##### TEXTE FOURNI #####

Christophe Fourel : Ma première réaction est une réaction d’émotion. Car l’une des caractéristiques de la personnalité d’André Gorz est d’abord sa discrétion et les occasions de le voir à l’écran sont évidemment rares. C’était un intellectuel qui a eu, je crois, beaucoup d’influence en France, dans l’histoire du syndicalisme et de la politique. Avec sa disparition à l’automne 2007, nous avons perdu un penseur d’envergure. Jusqu’à l’automne 2007 - avec la parution d’Ecologica, le dernier ouvrage qu’il a coordonné - nous nous situions encore dans le temps de l’écriture, de l’échange, du débat vivant. Maintenant, son œuvre est pour ainsi dire achevée : un temps nouveau commence, le temps de l’œuvre ; nous pouvons nous pencher sur elle, pour la commenter, l’inscrire dans l’histoire de la pensée. C’est important - me semble-t-il - compte tenu de son influence.

D’ailleurs il est interessant en ce sens d’écouter ce qu’il dit dans le film. Ce dernier a été réalisé à une période marquée par la parution de Métamorphoses du travail en 1988, qui est un ouvrage très important où il developpe une réflexion sur le travail et le sens de la rationalité économique. Ce livre est un ouvrage charnière puisqu’il y formule un certain nombre de points de vue, qu’il modifiera par la suite en partie dans deux autres ouvrages Capitalisme, socialisme, écologie (un recueil de textes qui date de 1991), et Misères du présent, richesse du possible (1997). C’est à ce moment là qu’il adhérera ou, du moins, plaidera en faveur de la création du Revenu d’existence. Au moment où il s’exprime dans le film, il n’en est pas encore un ardent défenseur. Il est encore le créateur et le promoteur de ce qu’il appelait à l’époque un revenu social garanti, qu’il avait conceptualisé dans un ouvrage antérieur Les chemins du paradis (1984).

##### LIGNES FOURNIES #####

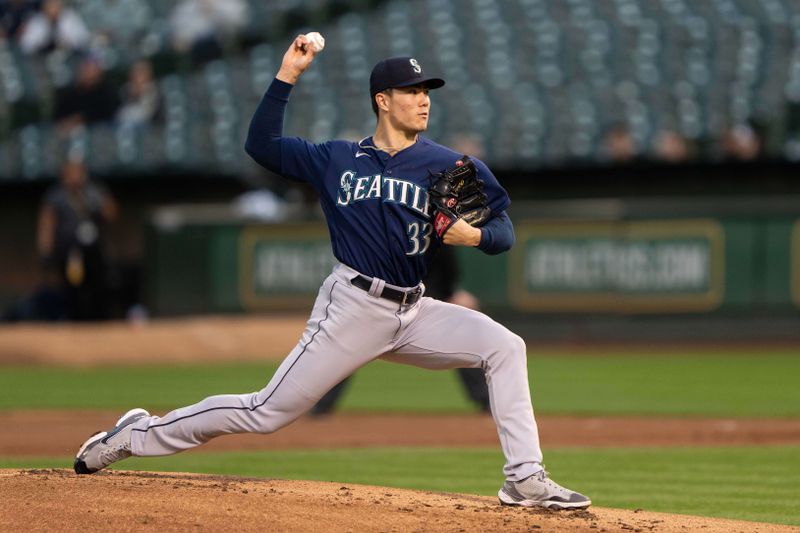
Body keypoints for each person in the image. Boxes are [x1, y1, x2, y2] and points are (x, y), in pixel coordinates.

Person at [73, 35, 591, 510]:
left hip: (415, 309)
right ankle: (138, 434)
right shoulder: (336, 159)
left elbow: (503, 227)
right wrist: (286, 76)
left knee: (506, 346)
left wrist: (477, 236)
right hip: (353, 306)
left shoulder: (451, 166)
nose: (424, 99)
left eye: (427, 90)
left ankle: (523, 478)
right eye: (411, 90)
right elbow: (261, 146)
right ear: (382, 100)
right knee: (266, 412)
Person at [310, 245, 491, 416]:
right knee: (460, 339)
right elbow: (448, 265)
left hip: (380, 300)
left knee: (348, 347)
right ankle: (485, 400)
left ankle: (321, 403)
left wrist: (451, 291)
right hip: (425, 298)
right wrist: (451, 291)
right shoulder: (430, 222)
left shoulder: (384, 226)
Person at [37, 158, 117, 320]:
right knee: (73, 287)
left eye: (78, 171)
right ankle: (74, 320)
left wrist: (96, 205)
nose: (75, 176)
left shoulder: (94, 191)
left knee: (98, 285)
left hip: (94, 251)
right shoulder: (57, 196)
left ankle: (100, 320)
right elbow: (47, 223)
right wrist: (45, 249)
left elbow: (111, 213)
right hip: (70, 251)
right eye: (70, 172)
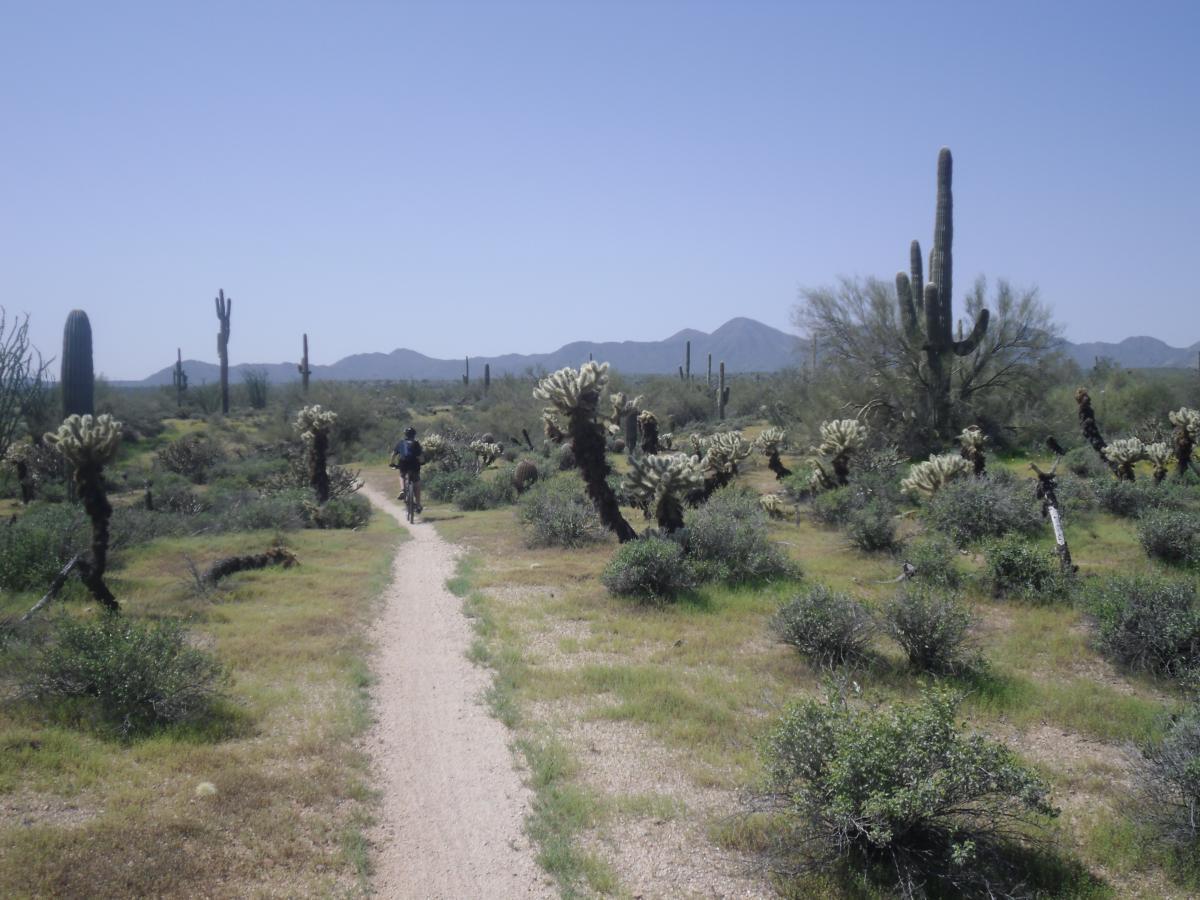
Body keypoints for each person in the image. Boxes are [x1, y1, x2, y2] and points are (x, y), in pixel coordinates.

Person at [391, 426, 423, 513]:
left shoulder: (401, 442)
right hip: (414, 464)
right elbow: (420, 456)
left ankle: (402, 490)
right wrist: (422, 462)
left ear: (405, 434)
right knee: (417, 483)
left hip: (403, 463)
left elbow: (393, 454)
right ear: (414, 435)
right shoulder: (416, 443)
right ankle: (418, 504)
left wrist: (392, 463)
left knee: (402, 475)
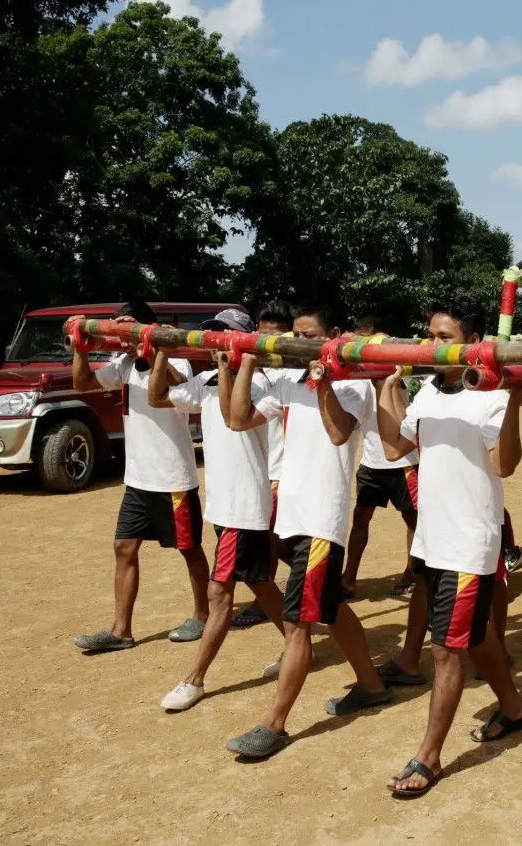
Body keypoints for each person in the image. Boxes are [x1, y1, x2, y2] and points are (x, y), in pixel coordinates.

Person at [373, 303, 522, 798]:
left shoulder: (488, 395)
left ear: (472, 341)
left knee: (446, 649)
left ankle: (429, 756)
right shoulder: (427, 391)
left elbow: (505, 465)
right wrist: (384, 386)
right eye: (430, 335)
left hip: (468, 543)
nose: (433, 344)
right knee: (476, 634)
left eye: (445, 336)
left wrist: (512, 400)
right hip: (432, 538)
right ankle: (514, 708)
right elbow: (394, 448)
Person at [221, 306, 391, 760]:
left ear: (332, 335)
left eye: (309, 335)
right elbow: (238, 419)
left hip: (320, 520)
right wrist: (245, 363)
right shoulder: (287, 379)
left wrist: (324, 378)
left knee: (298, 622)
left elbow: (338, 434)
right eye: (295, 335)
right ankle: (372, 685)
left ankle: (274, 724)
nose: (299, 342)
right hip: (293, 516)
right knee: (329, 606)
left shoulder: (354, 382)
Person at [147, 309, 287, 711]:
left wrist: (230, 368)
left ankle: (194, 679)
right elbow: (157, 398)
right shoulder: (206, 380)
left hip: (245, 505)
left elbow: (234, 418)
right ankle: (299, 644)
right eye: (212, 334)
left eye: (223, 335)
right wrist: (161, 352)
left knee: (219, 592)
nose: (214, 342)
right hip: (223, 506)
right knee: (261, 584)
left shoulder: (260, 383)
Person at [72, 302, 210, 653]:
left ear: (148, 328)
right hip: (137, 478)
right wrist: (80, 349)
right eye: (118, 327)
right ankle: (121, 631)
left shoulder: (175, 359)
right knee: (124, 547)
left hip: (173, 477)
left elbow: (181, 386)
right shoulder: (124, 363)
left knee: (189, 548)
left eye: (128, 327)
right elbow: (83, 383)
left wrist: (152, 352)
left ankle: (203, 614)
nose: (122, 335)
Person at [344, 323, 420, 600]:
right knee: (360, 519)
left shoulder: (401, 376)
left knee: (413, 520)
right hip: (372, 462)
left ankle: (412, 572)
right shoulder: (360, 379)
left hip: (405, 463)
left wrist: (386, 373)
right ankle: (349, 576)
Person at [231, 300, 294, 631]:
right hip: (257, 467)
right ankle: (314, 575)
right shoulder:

#####
##### LIGNES FOURNIES #####

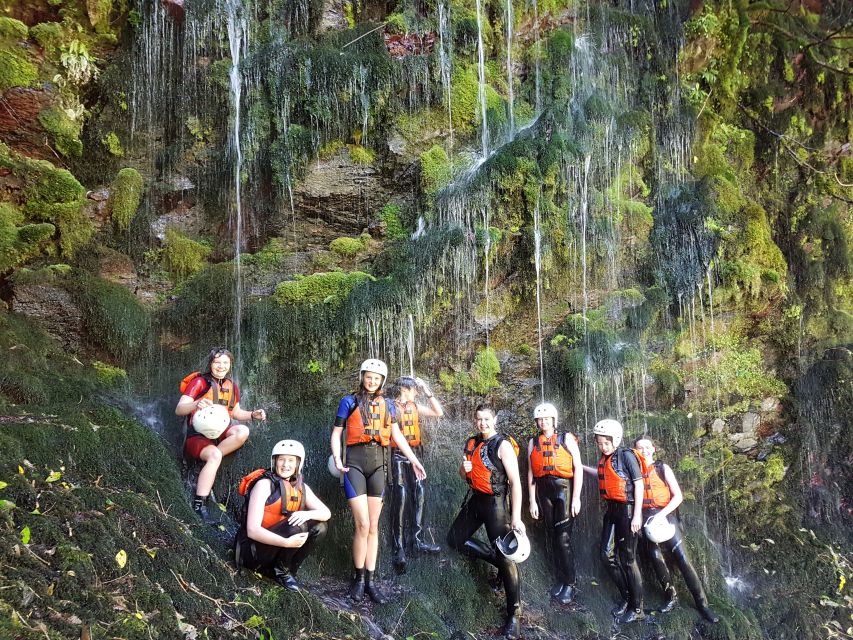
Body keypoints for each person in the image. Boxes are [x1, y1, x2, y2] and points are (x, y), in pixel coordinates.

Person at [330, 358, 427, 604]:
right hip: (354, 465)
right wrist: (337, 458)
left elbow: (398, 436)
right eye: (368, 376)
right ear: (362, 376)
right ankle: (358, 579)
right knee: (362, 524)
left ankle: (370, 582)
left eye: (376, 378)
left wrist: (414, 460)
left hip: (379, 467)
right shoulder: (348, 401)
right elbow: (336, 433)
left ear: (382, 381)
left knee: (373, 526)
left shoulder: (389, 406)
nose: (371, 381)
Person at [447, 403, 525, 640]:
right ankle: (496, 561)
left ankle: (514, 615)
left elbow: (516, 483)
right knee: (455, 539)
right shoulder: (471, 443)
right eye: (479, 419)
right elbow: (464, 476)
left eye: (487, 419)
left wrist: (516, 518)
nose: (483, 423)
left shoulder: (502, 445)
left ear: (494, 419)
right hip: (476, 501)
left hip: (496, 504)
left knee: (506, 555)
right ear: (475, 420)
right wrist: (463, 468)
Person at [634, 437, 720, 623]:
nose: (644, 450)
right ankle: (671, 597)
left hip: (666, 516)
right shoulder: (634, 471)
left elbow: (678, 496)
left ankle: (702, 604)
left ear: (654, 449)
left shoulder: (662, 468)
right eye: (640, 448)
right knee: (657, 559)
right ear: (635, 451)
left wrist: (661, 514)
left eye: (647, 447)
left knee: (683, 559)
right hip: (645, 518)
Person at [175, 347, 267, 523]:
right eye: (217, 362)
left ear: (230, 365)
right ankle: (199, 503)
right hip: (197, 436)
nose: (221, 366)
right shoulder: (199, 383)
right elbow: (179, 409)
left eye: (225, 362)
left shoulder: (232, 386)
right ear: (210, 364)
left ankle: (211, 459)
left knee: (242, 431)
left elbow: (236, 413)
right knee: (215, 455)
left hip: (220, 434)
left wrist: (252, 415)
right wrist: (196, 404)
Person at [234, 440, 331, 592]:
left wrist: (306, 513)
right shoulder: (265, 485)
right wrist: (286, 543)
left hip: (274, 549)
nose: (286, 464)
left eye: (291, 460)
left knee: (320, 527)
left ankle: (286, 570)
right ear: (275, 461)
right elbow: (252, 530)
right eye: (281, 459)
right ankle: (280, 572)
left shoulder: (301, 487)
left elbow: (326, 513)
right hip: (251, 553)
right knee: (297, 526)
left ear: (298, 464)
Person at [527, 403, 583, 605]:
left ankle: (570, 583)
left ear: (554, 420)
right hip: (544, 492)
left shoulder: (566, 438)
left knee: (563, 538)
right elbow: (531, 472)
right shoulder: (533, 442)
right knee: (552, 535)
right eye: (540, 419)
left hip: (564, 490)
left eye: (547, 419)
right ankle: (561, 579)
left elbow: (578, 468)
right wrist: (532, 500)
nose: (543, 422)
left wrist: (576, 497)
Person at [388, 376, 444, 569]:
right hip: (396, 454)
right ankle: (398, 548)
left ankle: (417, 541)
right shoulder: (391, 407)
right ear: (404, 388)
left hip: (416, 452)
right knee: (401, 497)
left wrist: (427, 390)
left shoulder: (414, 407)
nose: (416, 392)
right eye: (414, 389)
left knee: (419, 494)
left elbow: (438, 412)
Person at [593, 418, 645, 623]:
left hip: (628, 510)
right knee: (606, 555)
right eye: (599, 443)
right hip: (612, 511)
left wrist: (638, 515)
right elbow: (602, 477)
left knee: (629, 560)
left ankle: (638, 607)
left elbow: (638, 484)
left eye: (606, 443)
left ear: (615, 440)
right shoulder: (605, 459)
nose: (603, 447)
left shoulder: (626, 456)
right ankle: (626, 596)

#####
##### LIGNES FOURNIES #####

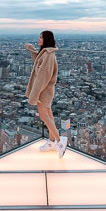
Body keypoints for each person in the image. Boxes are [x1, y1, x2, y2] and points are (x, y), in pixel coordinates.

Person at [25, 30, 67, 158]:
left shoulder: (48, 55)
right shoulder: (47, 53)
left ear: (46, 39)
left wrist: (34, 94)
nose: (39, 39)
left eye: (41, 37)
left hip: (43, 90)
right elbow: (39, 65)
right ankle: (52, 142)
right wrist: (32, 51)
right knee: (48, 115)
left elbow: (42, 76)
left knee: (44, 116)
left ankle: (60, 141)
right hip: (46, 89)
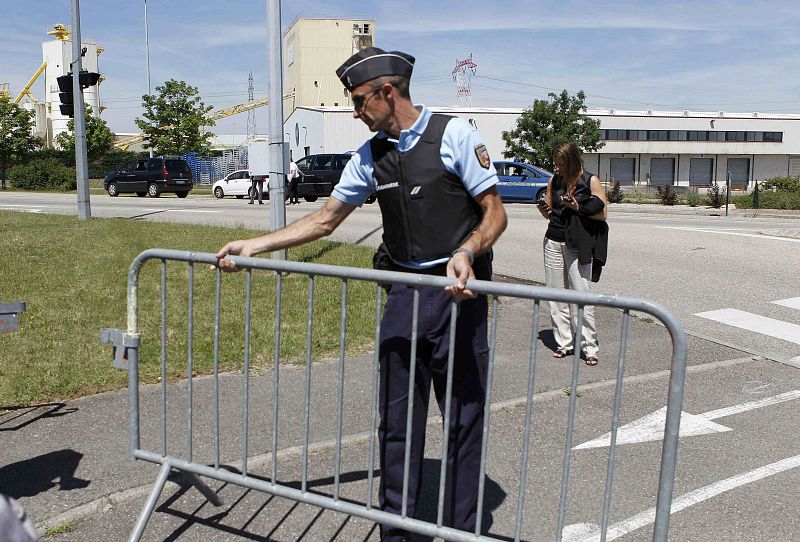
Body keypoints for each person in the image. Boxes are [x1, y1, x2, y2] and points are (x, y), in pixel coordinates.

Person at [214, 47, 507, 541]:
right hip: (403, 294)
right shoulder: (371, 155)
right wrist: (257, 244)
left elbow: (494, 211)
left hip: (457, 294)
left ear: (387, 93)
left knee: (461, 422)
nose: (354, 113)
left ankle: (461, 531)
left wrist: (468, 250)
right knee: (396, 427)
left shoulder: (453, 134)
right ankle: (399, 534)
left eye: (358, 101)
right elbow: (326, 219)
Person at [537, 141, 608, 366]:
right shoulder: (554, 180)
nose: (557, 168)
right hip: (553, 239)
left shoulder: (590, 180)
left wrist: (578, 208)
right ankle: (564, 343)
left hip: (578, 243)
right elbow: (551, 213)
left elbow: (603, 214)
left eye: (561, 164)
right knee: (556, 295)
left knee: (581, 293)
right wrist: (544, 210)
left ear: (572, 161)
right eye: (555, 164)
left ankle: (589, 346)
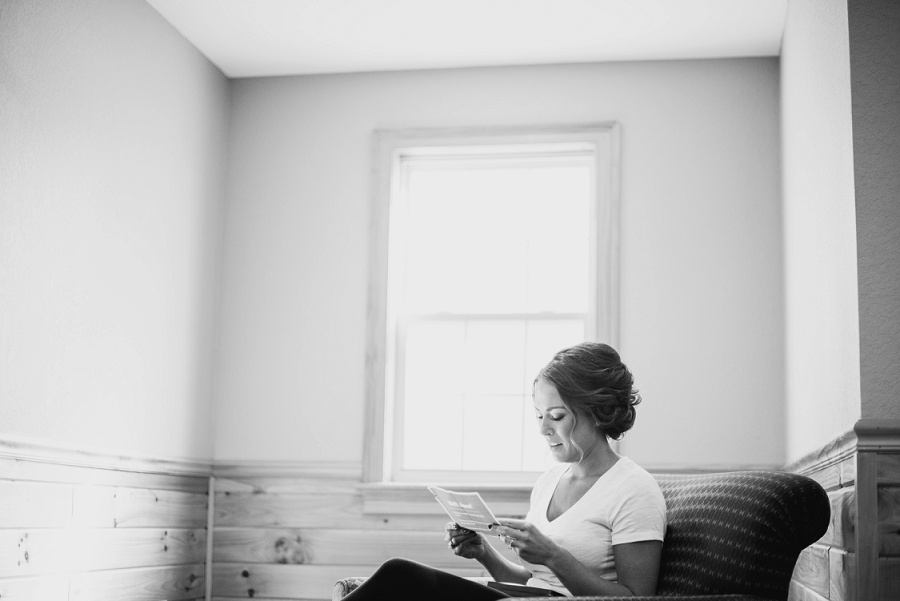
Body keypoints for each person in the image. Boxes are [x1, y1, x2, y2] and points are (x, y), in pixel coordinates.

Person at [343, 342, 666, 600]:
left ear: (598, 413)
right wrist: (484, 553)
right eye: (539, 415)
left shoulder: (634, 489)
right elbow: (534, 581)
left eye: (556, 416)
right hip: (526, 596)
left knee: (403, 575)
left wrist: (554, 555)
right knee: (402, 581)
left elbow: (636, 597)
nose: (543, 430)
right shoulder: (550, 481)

#####

### QUESTIONS À TRAITER
- A) Recopiez à l'identique le passage du texte sur André Gorz qui commence par les mots « Christophe Fourel : Ma » et se termine par « de son influence. ».
- B) Dans le texte sur André Gorz, quel ouvrage antérieur est cité comme celui où Gorz avait conceptualisé le revenu social garanti ?
- C) Poursuivez le texte sur André Gorz à partir de sa dernière phrase.

### RÉPONSES DANS L'ORDRE
- A)
Christophe Fourel : Ma première réaction est une réaction d’émotion. Car l’une des caractéristiques de la personnalité d’André Gorz est d’abord sa discrétion et les occasions de le voir à l’écran sont évidemment rares. C’était un intellectuel qui a eu, je crois, beaucoup d’influence en France, dans l’histoire du syndicalisme et de la politique. Avec sa disparition à l’automne 2007, nous avons perdu un penseur d’envergure. Jusqu’à l’automne 2007 - avec la parution d’Ecologica, le dernier ouvrage qu’il a coordonné - nous nous situions encore dans le temps de l’écriture, de l’échange, du débat vivant. Maintenant, son œuvre est pour ainsi dire achevée : un temps nouveau commence, le temps de l’œuvre ; nous pouvons nous pencher sur elle, pour la commenter, l’inscrire dans l’histoire de la pensée. C’est important - me semble-t-il - compte tenu de son influence.

- B) Les chemins du paradis (1984).

- C)
Marie-Louise Duboin : J’étais également émue de voir André Gorz dans ce film. Je crois que c’est sa fragilité qui nous frappe. Il était tout, sauf polémiste. Je suis d’ailleurs étonnée qu’il se soit laissé filmer tellement il avait en horreur de parler en public. Ce n’était pas un polémiste, car son souci n’était jamais d’avoir raison. Son souci était plutôt d’aller au fond des choses, et de ne pas faire passer sa pensée avant celle des autres, mais de s’aider de la pensée des autres pour faire avancer la sienne. À propos de ce que vient de dire Christophe Fourel, je déplore juste que l’on n’ait pas suffisamment parlé d’André Gorz à l’annonce de sa mort. En Allemagne, et Dorine (la femme d’André Gorz) me l’avait confirmé récemment, il était largement plus connu et plus apprecié qu’en France.

Identités d’André Gorz et génèse de l’œuvre

Marc Kravetz : En Allemagne, aux États-Unis et en Italie le rayonnement d’André Gorz est plus important. Evoquer la personnalité d’André Gorz conduit également à s’interroger sur son changement d’identité, car il a eu une identité polymorphe : André Gorz s’appelait en réalité Gérard Horst (son vrai nom), mais aussi Michel Bosquet, le nom qu’il utilisera pour écrire à la fois en tant que journaliste économique à l’Express à partir de 1955 (Paris Presse aussi) et au Nouvel Observateur (qu’il co-fondera entre autres avec Jean Daniel en 1964), indépendamment de son entrée dans le comité de rédaction des Temps Modernes. Voici donc une identité ressortie d’un patronyme : on sait que "Bosquet" se dit "horst" en allemand. Par contre André Gorz reste, à mes yeux, une énigme.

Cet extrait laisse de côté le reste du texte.